A third advantage of the panels 1 according to the invention is that their slats 7 made of metal are not subject to deformation in the presence of humidity. The wood singles 5 may be subject to such a deformation, but such does not cause any problem inasmuch as they are held onto the slats 7 by means of spikes 11 punched therein, which, contrary to conventional nails or glue, may “fold” in one direction or another in the case of a shingle deformation.

From a practical standpoint, the wood shingle panel 1 according to the invention can be of any length and/or height. Prototypes made by the Applicant for test purposes actually had wood shingles 5 with a height of about 15″ and the metal sheet used as their slat was nailed at such a height onto the rear of the row of wood shingles as to leave a height “h” about 5″ free at the bottom of a similar panel when hooked onto it (see FIG. 2).

To start the installation of the wood shingle panels 1 onto a roof or wall, use can be made of “starting” panels, as it is also the case before with the existing wood shingle panels.

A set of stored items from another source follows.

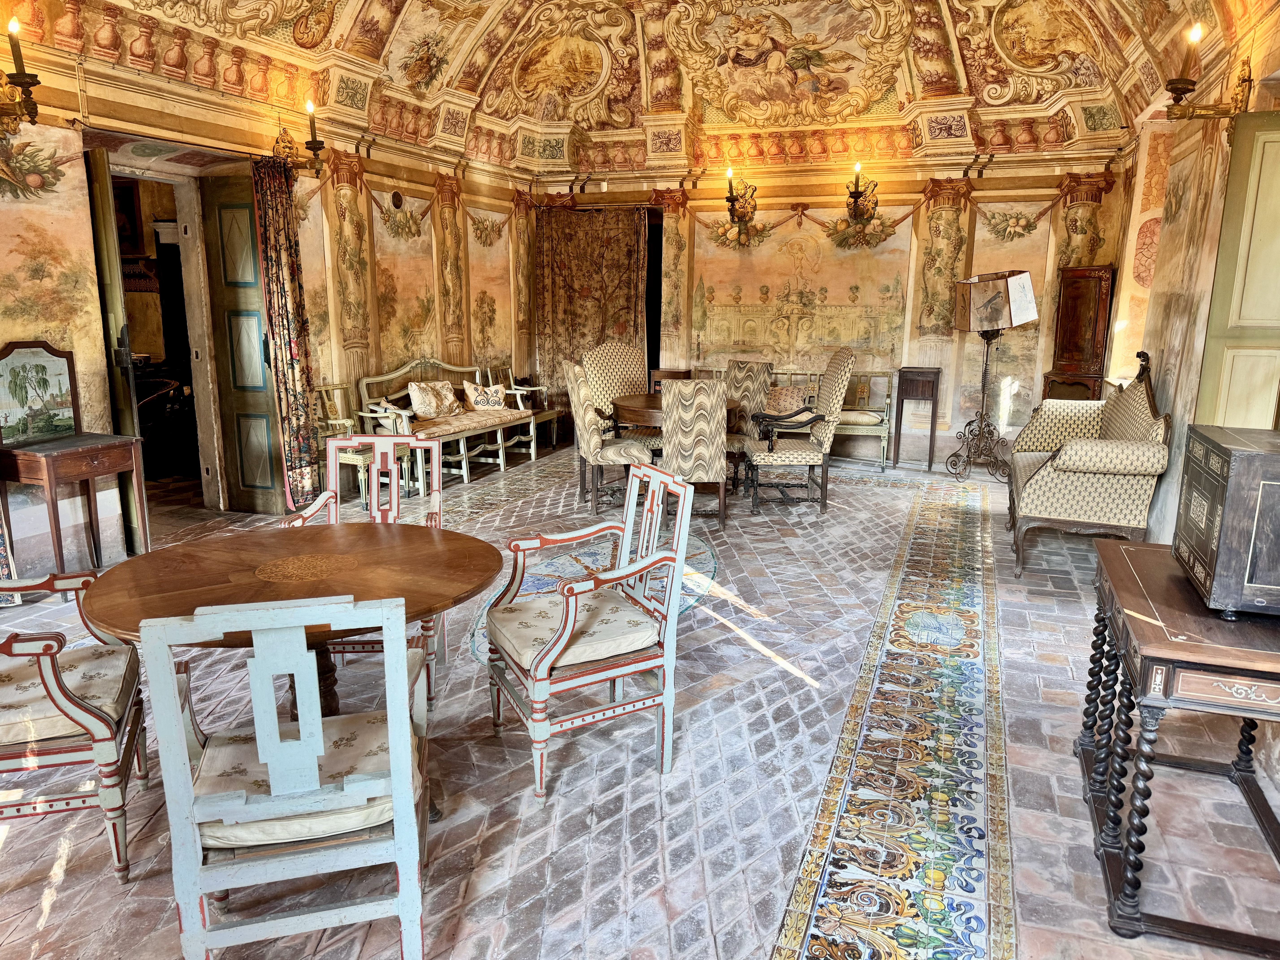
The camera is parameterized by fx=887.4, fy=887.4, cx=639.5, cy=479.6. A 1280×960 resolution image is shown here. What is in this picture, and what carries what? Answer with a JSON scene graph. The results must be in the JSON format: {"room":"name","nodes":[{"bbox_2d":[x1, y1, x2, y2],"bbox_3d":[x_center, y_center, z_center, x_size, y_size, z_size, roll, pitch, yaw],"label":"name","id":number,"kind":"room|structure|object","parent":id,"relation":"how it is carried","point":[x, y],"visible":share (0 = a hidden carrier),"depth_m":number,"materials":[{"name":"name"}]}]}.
{"room":"museum","nodes":[
{"label":"museum","id":0,"kind":"room"},
{"bbox_2d":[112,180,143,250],"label":"picture","id":1,"kind":"object","parent":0,"point":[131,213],"visible":0.43,"depth_m":7.89},
{"bbox_2d":[0,22,545,574],"bbox_3d":[-2.863,-1.223,5.773,0.256,3.116,8.844,5,12,21],"label":"left wall","id":2,"kind":"structure","parent":0,"point":[70,184],"depth_m":5.83,"materials":[{"name":"paint"}]},
{"bbox_2d":[0,17,40,138],"bbox_3d":[-3.168,-1.932,4.232,0.339,0.636,0.506,5,12,21],"label":"wall sconce","id":3,"kind":"object","parent":2,"relation":"attached to","point":[25,82],"visible":1,"depth_m":4.33,"materials":[{"name":"gold metal"}]},
{"bbox_2d":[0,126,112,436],"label":"wall mural","id":4,"kind":"object","parent":2,"relation":"attached to","point":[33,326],"visible":0.94,"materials":[{"name":"beige paint"}]},
{"bbox_2d":[85,147,150,553],"bbox_3d":[-3.222,-0.758,5.366,0.449,2.369,0.200,8,14,34],"label":"door","id":5,"kind":"structure","parent":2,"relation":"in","point":[107,278],"depth_m":5.15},
{"bbox_2d":[91,141,232,522],"bbox_3d":[-3.176,-0.878,5.819,0.554,2.413,1.165,5,12,21],"label":"doorway","id":6,"kind":"object","parent":2,"relation":"in","point":[202,367],"visible":0.59,"depth_m":6.08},
{"bbox_2d":[200,166,291,515],"bbox_3d":[-2.802,-0.964,6.333,0.544,2.446,0.131,5,12,21],"label":"green door","id":7,"kind":"structure","parent":2,"relation":"in","point":[255,316],"depth_m":6.32,"materials":[{"name":"green wood"}]},
{"bbox_2d":[249,152,323,513],"bbox_3d":[-2.460,-0.976,6.202,0.146,2.440,0.405,5,12,21],"label":"curtain","id":8,"kind":"object","parent":2,"relation":"attached to","point":[282,291],"visible":0.96,"depth_m":6.17,"materials":[{"name":"fabric"}]},
{"bbox_2d":[272,100,325,177],"bbox_3d":[-2.331,-2.322,6.060,0.367,0.523,0.293,5,12,21],"label":"wall sconce","id":9,"kind":"object","parent":2,"relation":"attached to","point":[316,149],"visible":0.98,"depth_m":6.04,"materials":[{"name":"gold metal"}]},
{"bbox_2d":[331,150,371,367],"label":"pilaster","id":10,"kind":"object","parent":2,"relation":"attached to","point":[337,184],"visible":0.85,"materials":[{"name":"beige paint"}]},
{"bbox_2d":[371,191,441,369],"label":"wall painting","id":11,"kind":"object","parent":2,"relation":"attached to","point":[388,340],"visible":0.78,"depth_m":8.09,"materials":[{"name":"beige paint"}]},
{"bbox_2d":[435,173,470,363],"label":"pilaster","id":12,"kind":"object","parent":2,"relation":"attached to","point":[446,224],"visible":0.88,"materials":[{"name":"beige paint"}]},
{"bbox_2d":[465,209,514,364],"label":"wall painting","id":13,"kind":"object","parent":2,"relation":"attached to","point":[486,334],"visible":0.82,"depth_m":9.64,"materials":[{"name":"beige paint"}]},
{"bbox_2d":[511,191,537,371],"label":"pilaster","id":14,"kind":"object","parent":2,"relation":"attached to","point":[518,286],"visible":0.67,"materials":[{"name":"brown paint"}]},
{"bbox_2d":[0,442,1279,959],"bbox_3d":[-0.117,0.737,4.321,6.303,0.116,9.586,5,12,21],"label":"floor","id":15,"kind":"structure","parent":0,"point":[51,918],"depth_m":2.91,"materials":[{"name":"tile"}]},
{"bbox_2d":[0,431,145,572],"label":"side table","id":16,"kind":"object","parent":15,"relation":"on","point":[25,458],"visible":0.94,"depth_m":4.56,"materials":[{"name":"brown wood"}]},
{"bbox_2d":[0,339,81,444],"bbox_3d":[-3.172,-0.466,4.626,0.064,0.503,0.516,5,12,21],"label":"framed picture","id":17,"kind":"object","parent":16,"relation":"on","point":[14,372],"visible":1,"depth_m":4.64},
{"bbox_2d":[0,572,148,884],"bbox_3d":[-1.748,0.558,2.437,0.617,0.975,0.641,-3,12,-19],"label":"blue armchair","id":18,"kind":"object","parent":15,"relation":"on","point":[59,700],"visible":0.91,"depth_m":2.34,"materials":[{"name":"wood"}]},
{"bbox_2d":[0,641,133,747],"bbox_3d":[-1.688,0.596,2.432,0.512,0.111,0.447,-4,12,-20],"label":"seat cushion","id":19,"kind":"object","parent":18,"relation":"on","point":[3,719],"visible":0.69,"depth_m":2.38,"materials":[{"name":"beige fabric"}]},
{"bbox_2d":[136,589,431,959],"bbox_3d":[-0.762,0.661,2.046,0.538,0.951,0.582,-3,12,-16],"label":"white chair","id":20,"kind":"object","parent":15,"relation":"on","point":[409,738],"visible":0.99,"depth_m":1.83,"materials":[{"name":"wood"}]},
{"bbox_2d":[195,708,407,851],"bbox_3d":[-0.754,0.685,2.038,0.469,0.112,0.425,-3,12,-15],"label":"seat cushion","id":21,"kind":"object","parent":20,"relation":"on","point":[382,738],"visible":0.53,"depth_m":1.93,"materials":[{"name":"beige fabric"}]},
{"bbox_2d":[76,519,504,830],"bbox_3d":[-0.998,0.629,2.730,1.113,0.750,1.093,5,12,21],"label":"round table","id":22,"kind":"object","parent":15,"relation":"on","point":[404,525],"visible":0.72,"depth_m":2.58,"materials":[{"name":"brown wood"}]},
{"bbox_2d":[279,435,447,712],"bbox_3d":[-1.058,0.340,3.516,0.573,0.945,0.579,0,12,-2],"label":"chair","id":23,"kind":"object","parent":15,"relation":"on","point":[435,498],"visible":0.4,"depth_m":3.68,"materials":[{"name":"wood"}]},
{"bbox_2d":[315,384,412,508],"bbox_3d":[-2.124,-0.261,6.676,0.543,0.888,0.534,5,12,21],"label":"wooden chair","id":24,"kind":"object","parent":15,"relation":"on","point":[359,458],"visible":0.57,"depth_m":6.65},
{"bbox_2d":[354,357,535,495],"bbox_3d":[-1.668,-0.568,7.930,0.681,0.989,1.831,5,12,21],"label":"wooden bench","id":25,"kind":"object","parent":15,"relation":"on","point":[465,472],"visible":0.71,"depth_m":7.73,"materials":[{"name":"wood"}]},
{"bbox_2d":[407,379,461,418],"bbox_3d":[-1.827,-0.718,7.878,0.232,0.321,0.517,5,12,21],"label":"cushion","id":26,"kind":"object","parent":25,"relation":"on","point":[449,394],"visible":0.99,"depth_m":7.77,"materials":[{"name":"beige fabric"}]},
{"bbox_2d":[404,407,529,438],"bbox_3d":[-1.582,-0.525,7.967,0.645,0.121,1.343,5,12,21],"label":"seat cushion","id":27,"kind":"object","parent":25,"relation":"on","point":[483,418],"visible":0.61,"depth_m":7.76,"materials":[{"name":"beige fabric"}]},
{"bbox_2d":[462,379,508,410],"bbox_3d":[-1.440,-0.777,8.298,0.194,0.274,0.441,10,15,39],"label":"cushion","id":28,"kind":"object","parent":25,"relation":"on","point":[472,396],"visible":0.99,"depth_m":8.22,"materials":[{"name":"beige fabric"}]},
{"bbox_2d":[481,363,557,452],"bbox_3d":[-1.217,-0.790,9.389,0.531,0.894,0.588,5,12,21],"label":"wooden chair","id":29,"kind":"object","parent":15,"relation":"on","point":[510,375],"visible":0.61,"depth_m":9.43,"materials":[{"name":"wood"}]},
{"bbox_2d":[481,458,695,800],"bbox_3d":[-0.191,0.471,3.034,0.577,0.946,0.590,-5,13,-27],"label":"armchair","id":30,"kind":"object","parent":15,"relation":"on","point":[573,609],"visible":0.99,"depth_m":2.93,"materials":[{"name":"wood"}]},
{"bbox_2d":[489,584,656,668],"bbox_3d":[-0.222,0.496,3.023,0.484,0.104,0.469,-5,13,-27],"label":"seat cushion","id":31,"kind":"object","parent":30,"relation":"on","point":[515,628],"visible":0.74,"depth_m":2.90,"materials":[{"name":"fabric"}]},
{"bbox_2d":[471,530,716,662],"bbox_3d":[-0.176,0.580,4.806,1.191,0.015,1.605,5,12,21],"label":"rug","id":32,"kind":"object","parent":15,"relation":"on","point":[541,579],"visible":0.33,"depth_m":4.85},
{"bbox_2d":[563,360,654,512],"bbox_3d":[-0.204,-0.326,6.597,0.636,1.095,0.591,-1,12,-8],"label":"upholstered chair","id":33,"kind":"object","parent":15,"relation":"on","point":[581,404],"visible":0.89,"depth_m":6.37,"materials":[{"name":"fabric"}]},
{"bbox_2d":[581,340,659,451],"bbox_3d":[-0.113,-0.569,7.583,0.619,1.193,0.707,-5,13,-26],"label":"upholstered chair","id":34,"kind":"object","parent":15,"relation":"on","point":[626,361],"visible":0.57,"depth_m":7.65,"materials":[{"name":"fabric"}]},
{"bbox_2d":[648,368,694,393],"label":"cabinet","id":35,"kind":"object","parent":15,"relation":"on","point":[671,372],"visible":0.24,"depth_m":9.10,"materials":[{"name":"brown wood"}]},
{"bbox_2d":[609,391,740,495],"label":"round table","id":36,"kind":"object","parent":15,"relation":"on","point":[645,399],"visible":0.41,"depth_m":6.80,"materials":[{"name":"brown wood"}]},
{"bbox_2d":[659,379,728,527],"bbox_3d":[0.348,-0.193,6.095,0.490,1.021,0.620,1,12,1],"label":"upholstered chair","id":37,"kind":"object","parent":15,"relation":"on","point":[719,474],"visible":0.92,"depth_m":5.83,"materials":[{"name":"beige fabric"}]},
{"bbox_2d":[721,360,774,474],"bbox_3d":[0.755,-0.453,7.357,0.544,1.047,0.609,11,16,42],"label":"upholstered chair","id":38,"kind":"object","parent":15,"relation":"on","point":[753,367],"visible":0.49,"depth_m":7.32,"materials":[{"name":"fabric"}]},
{"bbox_2d":[695,366,893,470],"bbox_3d":[1.500,-0.664,8.835,1.938,0.902,0.548,5,12,21],"label":"wooden bench","id":39,"kind":"object","parent":15,"relation":"on","point":[886,442],"visible":0.35,"depth_m":8.57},
{"bbox_2d":[763,385,807,415],"bbox_3d":[1.388,-0.755,8.583,0.455,0.291,0.206,5,12,21],"label":"cushion","id":40,"kind":"object","parent":39,"relation":"on","point":[777,394],"visible":0.75,"depth_m":8.51,"materials":[{"name":"fabric"}]},
{"bbox_2d":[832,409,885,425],"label":"seat cushion","id":41,"kind":"object","parent":39,"relation":"on","point":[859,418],"visible":0.68,"depth_m":8.41,"materials":[{"name":"beige fabric"}]},
{"bbox_2d":[745,352,851,512],"bbox_3d":[1.168,-0.379,6.776,0.721,1.161,0.671,1,12,0],"label":"armchair","id":42,"kind":"object","parent":15,"relation":"on","point":[793,455],"visible":1,"depth_m":6.57,"materials":[{"name":"beige fabric"}]},
{"bbox_2d":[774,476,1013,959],"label":"tile border","id":43,"kind":"object","parent":15,"relation":"in","point":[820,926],"visible":0.95,"depth_m":2.89,"materials":[{"name":"multicoloured tile"}]},
{"bbox_2d":[892,365,940,471],"bbox_3d":[2.648,-0.605,8.531,0.358,0.955,0.355,5,12,21],"label":"small table","id":44,"kind":"object","parent":15,"relation":"on","point":[920,377],"visible":0.99,"depth_m":8.38,"materials":[{"name":"brown wood"}]},
{"bbox_2d":[945,268,1035,481],"bbox_3d":[3.014,-0.901,7.726,0.623,1.855,0.578,5,12,21],"label":"floor lamp","id":45,"kind":"object","parent":15,"relation":"on","point":[992,299],"visible":0.99,"depth_m":7.52,"materials":[{"name":"metal"}]},
{"bbox_2d":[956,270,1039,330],"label":"lampshade","id":46,"kind":"object","parent":45,"relation":"on","point":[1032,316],"visible":0.97,"depth_m":7.09,"materials":[{"name":"paper"}]},
{"bbox_2d":[1043,264,1116,400],"bbox_3d":[3.854,-0.945,7.873,0.436,1.887,0.472,5,12,21],"label":"wooden cabinet","id":47,"kind":"object","parent":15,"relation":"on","point":[1082,326],"visible":0.73,"depth_m":7.65,"materials":[{"name":"brown wood"}]},
{"bbox_2d":[1007,348,1169,580],"bbox_3d":[2.799,-0.196,5.655,0.751,1.244,1.682,5,12,21],"label":"sofa","id":48,"kind":"object","parent":15,"relation":"on","point":[1053,485],"visible":0.95,"depth_m":5.06,"materials":[{"name":"fabric"}]},
{"bbox_2d":[1075,536,1279,955],"bbox_3d":[1.595,0.695,2.494,0.544,0.760,1.005,5,12,21],"label":"console table","id":49,"kind":"object","parent":15,"relation":"on","point":[1122,549],"visible":0.92,"depth_m":2.25,"materials":[{"name":"wood"}]},
{"bbox_2d":[1174,424,1279,619],"bbox_3d":[1.667,0.110,2.360,0.334,0.410,0.501,5,12,21],"label":"wooden chest","id":50,"kind":"object","parent":49,"relation":"on","point":[1220,493],"visible":0.99,"depth_m":2.21,"materials":[{"name":"wood"}]},
{"bbox_2d":[14,0,1267,176],"bbox_3d":[0.083,-3.155,5.337,6.586,1.189,9.284,5,12,21],"label":"ceiling","id":51,"kind":"structure","parent":0,"point":[536,114],"depth_m":7.54,"materials":[{"name":"paint"}]},
{"bbox_2d":[528,141,1132,466],"bbox_3d":[1.547,-1.853,9.056,5.895,3.146,0.295,5,12,21],"label":"back wall","id":52,"kind":"structure","parent":0,"point":[1037,232],"depth_m":8.59,"materials":[{"name":"paint"}]},
{"bbox_2d":[532,204,650,414],"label":"curtain","id":53,"kind":"object","parent":52,"relation":"attached to","point":[624,308],"visible":0.76,"depth_m":9.60,"materials":[{"name":"brown fabric"}]},
{"bbox_2d":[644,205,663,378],"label":"doorway","id":54,"kind":"object","parent":52,"relation":"in","point":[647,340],"visible":0.32,"depth_m":10.06,"materials":[{"name":"wood"}]},
{"bbox_2d":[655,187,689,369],"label":"pilaster","id":55,"kind":"structure","parent":52,"relation":"attached to","point":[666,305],"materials":[{"name":"paint"}]},
{"bbox_2d":[722,167,761,244],"bbox_3d":[1.000,-2.712,8.759,0.328,0.673,0.467,5,12,21],"label":"wall sconce","id":56,"kind":"object","parent":52,"relation":"attached to","point":[732,205],"visible":0.99,"depth_m":8.76,"materials":[{"name":"gold metal"}]},
{"bbox_2d":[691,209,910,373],"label":"mural","id":57,"kind":"object","parent":52,"relation":"attached to","point":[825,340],"visible":0.87,"depth_m":9.26,"materials":[{"name":"beige paint"}]},
{"bbox_2d":[844,159,879,226],"bbox_3d":[2.054,-2.650,8.242,0.340,0.592,0.433,5,12,21],"label":"wall sconce","id":58,"kind":"object","parent":52,"relation":"attached to","point":[857,184],"visible":0.99,"depth_m":8.21,"materials":[{"name":"metal"}]},
{"bbox_2d":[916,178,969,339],"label":"pilaster","id":59,"kind":"object","parent":52,"relation":"attached to","point":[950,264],"visible":0.78,"depth_m":8.39,"materials":[{"name":"paint"}]},
{"bbox_2d":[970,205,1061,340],"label":"wall painting","id":60,"kind":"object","parent":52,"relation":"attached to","point":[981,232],"visible":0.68,"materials":[{"name":"beige paint"}]},
{"bbox_2d":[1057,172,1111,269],"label":"pilaster","id":61,"kind":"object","parent":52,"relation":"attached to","point":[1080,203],"visible":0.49,"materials":[{"name":"beige paint"}]},
{"bbox_2d":[1095,1,1279,776],"bbox_3d":[2.474,-0.684,3.192,0.263,3.407,8.413,5,12,21],"label":"right wall","id":62,"kind":"structure","parent":0,"point":[1167,487],"depth_m":4.90,"materials":[{"name":"beige paint"}]},
{"bbox_2d":[1162,21,1253,128],"bbox_3d":[2.683,-1.865,4.191,0.381,0.511,0.278,5,12,21],"label":"wall sconce","id":63,"kind":"object","parent":62,"relation":"attached to","point":[1183,82],"visible":0.98,"depth_m":4.19,"materials":[{"name":"gold metal"}]},
{"bbox_2d":[1195,108,1279,431],"bbox_3d":[2.831,-0.465,3.906,0.658,2.263,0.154,5,12,21],"label":"green shutter","id":64,"kind":"object","parent":62,"relation":"attached to","point":[1249,181],"visible":0.75,"depth_m":3.88,"materials":[{"name":"green paint"}]},
{"label":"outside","id":65,"kind":"structure","parent":0,"visible":0},
{"label":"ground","id":66,"kind":"structure","parent":65,"visible":0},
{"bbox_2d":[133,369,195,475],"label":"chair","id":67,"kind":"object","parent":66,"relation":"on","point":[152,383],"visible":0.46,"depth_m":7.47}
]}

The wood shingle panels 1′ useful to start assembly of the panels 1 in an upwardly extending direction are also shown in the drawings. They comprise a plurality of wood shingles 5′ positioned in adjacent relationship to form a row that extends over a given length. The wood shingles 5′ have top edges that are in line along the given length, and they are attached to a slat 7′ consisting of a metal sheet having an inverted L-shaped cross-section 9′ that fit onto and is attached to the top edges of the wood shingles. The metal sheet forming the slat 7′ also has an upwardly projecting flat portion 13′ that is devised to fit into the inverted U-shaped top wall(s) of the wood shingle panel(s) 1. Preferably, the main wall of the inverted L-shaped of portion 9′ is punched to form a plurality of spikes 11′ that may be used as “nailing means”. Thus, the panels 1′ are as easy to manufacture as the panels 1. If desired, another punched slat 17′ may also be attached close to the bottom edges of the wood shingles 5′ for the purpose of stability.

Of course, the panels 1 and 1′ may be sold as a kit for use to cover a wall or a roof.

As may be appreciated, numerous modifications could be made to the wood shingle panels 1 and 1′ disclosed hereinabove without departing from the scope of the invention as defined in the appended claims.